Monday, 27 July 2015
Hall 2 (Scottish Exhibition and Conference Centre)
I. T. Kim, M. J. Song, Y. B. Kim, and M. W. Shin (School of integrated Technology, Yonsei University)
Graphene nanosheets have received much attention in electrochemical energy research areas because of its remarkable properties such as high specific surface area and electrical conductivity. The properties satisfy various requirements for electrochemical device’s electrode. In that application, the enhancement of the oxygen reduction reaction (ORR) activity has been considered as one of the important issues. For enhancing ORR activity, various precious metal catalysts have been investigated in spite of their high prices. In recent years, research efforts have been focused on developing various non-metal catalysts for overcoming the disadvantage of metal catalysts.

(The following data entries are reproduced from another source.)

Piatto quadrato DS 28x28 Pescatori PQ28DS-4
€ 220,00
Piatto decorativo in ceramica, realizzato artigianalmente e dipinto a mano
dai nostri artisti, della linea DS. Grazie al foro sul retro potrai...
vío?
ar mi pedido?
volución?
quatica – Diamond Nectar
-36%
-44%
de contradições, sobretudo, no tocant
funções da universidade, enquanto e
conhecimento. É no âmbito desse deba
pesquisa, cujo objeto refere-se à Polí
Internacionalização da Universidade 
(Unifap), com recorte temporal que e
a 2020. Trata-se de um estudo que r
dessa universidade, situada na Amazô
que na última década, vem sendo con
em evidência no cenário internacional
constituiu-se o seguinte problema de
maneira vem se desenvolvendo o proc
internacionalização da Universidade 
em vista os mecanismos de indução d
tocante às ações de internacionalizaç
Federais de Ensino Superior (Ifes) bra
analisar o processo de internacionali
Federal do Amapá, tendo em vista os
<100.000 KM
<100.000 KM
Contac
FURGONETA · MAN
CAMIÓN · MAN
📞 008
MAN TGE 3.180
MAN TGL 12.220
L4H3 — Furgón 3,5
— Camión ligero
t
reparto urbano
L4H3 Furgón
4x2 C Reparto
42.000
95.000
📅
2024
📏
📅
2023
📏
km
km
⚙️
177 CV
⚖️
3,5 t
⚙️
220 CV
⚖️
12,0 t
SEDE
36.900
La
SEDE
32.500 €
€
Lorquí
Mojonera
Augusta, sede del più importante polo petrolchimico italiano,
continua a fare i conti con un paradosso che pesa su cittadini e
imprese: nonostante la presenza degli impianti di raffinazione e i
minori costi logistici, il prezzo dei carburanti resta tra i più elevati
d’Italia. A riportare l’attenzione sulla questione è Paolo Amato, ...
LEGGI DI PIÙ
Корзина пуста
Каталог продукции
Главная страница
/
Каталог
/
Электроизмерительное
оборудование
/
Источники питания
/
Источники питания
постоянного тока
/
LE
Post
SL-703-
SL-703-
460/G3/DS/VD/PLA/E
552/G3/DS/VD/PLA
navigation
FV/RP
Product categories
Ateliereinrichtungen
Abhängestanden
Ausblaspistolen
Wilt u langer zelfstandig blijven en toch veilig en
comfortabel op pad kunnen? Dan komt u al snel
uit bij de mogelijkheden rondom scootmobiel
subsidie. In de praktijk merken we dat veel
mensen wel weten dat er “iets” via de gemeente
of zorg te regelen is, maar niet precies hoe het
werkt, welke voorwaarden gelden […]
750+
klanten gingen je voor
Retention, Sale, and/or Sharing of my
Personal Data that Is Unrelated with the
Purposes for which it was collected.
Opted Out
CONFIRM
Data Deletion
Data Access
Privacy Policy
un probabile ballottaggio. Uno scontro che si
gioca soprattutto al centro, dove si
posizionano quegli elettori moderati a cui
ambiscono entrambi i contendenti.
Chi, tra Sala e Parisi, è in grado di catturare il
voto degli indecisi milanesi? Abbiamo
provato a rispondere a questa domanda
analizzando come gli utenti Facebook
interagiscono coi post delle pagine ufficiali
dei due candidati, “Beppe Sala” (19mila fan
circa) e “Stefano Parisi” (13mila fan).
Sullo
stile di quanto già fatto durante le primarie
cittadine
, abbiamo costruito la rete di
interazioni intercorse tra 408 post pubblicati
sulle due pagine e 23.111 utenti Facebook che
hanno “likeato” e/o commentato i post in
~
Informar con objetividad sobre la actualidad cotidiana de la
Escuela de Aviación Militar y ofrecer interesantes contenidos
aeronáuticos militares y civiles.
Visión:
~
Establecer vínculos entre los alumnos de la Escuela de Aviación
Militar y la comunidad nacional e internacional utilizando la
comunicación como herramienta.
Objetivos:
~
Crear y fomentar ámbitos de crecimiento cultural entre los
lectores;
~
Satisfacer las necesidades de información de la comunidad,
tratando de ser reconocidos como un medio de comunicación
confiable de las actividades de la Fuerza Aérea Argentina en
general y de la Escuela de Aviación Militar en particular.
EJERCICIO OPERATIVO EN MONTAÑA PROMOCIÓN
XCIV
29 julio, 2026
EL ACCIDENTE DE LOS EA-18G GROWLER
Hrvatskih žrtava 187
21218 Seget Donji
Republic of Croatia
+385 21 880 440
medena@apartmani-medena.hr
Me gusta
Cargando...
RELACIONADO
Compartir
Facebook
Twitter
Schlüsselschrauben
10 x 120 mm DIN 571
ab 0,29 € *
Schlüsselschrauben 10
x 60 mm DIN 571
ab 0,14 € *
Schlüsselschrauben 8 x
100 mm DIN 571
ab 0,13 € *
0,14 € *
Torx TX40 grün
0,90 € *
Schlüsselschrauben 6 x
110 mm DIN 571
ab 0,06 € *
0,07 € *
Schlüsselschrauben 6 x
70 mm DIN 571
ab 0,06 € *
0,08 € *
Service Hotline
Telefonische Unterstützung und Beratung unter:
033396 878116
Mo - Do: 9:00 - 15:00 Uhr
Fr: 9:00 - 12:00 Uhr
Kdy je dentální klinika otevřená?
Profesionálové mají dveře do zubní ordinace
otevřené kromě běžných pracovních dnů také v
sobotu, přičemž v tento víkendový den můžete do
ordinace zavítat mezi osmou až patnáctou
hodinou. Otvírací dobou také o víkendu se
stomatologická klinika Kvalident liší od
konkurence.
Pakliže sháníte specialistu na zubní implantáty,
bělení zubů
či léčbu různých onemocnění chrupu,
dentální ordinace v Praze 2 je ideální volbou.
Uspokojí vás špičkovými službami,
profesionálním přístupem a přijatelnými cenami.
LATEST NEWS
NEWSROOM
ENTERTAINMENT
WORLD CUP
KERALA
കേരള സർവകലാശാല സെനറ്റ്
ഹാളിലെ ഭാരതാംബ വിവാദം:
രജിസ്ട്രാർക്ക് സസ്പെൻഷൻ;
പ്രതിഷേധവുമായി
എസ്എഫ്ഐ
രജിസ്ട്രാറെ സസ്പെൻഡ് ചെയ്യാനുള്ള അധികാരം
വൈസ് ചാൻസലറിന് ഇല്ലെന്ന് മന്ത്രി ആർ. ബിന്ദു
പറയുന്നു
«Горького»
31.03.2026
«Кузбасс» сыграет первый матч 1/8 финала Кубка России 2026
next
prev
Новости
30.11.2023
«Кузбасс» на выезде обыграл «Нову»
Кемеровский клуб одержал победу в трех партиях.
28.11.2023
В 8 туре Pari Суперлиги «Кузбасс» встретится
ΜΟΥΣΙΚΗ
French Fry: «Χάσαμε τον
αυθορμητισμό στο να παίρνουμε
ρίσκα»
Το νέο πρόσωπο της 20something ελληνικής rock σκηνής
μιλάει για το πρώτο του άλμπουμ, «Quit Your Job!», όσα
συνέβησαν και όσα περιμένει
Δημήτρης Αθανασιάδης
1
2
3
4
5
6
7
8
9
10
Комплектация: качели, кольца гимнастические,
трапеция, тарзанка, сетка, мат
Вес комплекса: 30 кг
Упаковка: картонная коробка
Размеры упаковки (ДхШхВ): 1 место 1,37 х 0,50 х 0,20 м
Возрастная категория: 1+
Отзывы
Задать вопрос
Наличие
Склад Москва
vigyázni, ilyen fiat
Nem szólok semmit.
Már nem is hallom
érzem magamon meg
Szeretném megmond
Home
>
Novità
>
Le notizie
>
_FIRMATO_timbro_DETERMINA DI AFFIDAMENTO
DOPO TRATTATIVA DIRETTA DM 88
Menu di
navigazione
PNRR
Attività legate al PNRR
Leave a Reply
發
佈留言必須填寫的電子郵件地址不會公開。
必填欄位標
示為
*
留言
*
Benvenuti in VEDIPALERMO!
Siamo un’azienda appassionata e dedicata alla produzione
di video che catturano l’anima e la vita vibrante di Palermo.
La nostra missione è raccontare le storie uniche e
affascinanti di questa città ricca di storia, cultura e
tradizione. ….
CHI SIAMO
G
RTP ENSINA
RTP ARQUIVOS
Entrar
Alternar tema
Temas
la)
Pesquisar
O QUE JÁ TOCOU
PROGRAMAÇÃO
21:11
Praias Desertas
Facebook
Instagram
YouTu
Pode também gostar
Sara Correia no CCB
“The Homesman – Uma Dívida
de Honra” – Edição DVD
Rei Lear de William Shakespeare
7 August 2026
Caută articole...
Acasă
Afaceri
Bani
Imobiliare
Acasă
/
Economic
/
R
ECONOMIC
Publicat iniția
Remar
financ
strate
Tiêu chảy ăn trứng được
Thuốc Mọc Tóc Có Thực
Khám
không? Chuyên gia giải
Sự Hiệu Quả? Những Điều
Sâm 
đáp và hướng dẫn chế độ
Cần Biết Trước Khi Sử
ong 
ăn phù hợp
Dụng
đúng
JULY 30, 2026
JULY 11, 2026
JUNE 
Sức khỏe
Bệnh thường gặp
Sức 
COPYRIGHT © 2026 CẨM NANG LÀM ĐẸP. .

                  Most of carbon-based non-metal catalysts were synthesized via expensive method such as chemical vapor deposition (CVD) method. The method is not suitable for mass production method. In this study, we synthesized nitrogen and boron co-doped graphene nanosheets (BNG) from graphene oxide (GO) by simple microwave-hydrothermal method. The synthesis time can be significantly reduced result from assistance of microwave heating. The synthesis process includes doping and reduction process. The samples were prepared under different reduction temperature conditions. For observing the morphology of samples, we carried out scanning electron microscopy (SEM). From Raman spectra analysis, we confirmed that intensity ratio (ID/IG) increased with reduction temperature. And we investigated chemical composition and bonding configuration of the BNG samples by X-ray photoelectron spectroscopy (XPS). The results of XPS analysis demonstrated that co-doping and reduction process are successfully achieved. Catalytic activities were characterized by three-electrode system. Linear sweep voltammetry (LSV) was measured in 0.1M KOH electrolyte purged oxygen gas over 1 h, with a 1500 rpm electrode rotation speed and a 10 mVs-1 scan rate. The LSV results revealed that co-doped samples show higher ORR activity compared to that of non-doped sample and the activity is enhanced with reduction temperature.

 

Acknowledgement

This research was supported by the MSIP(Ministry of Science, ICT and Future Planning), Korea, under the “IT Consilience Creative Program” (NIPA-2014-H0201-14-1002) supervised by the NIPA(National IT Industry Promotion Agency)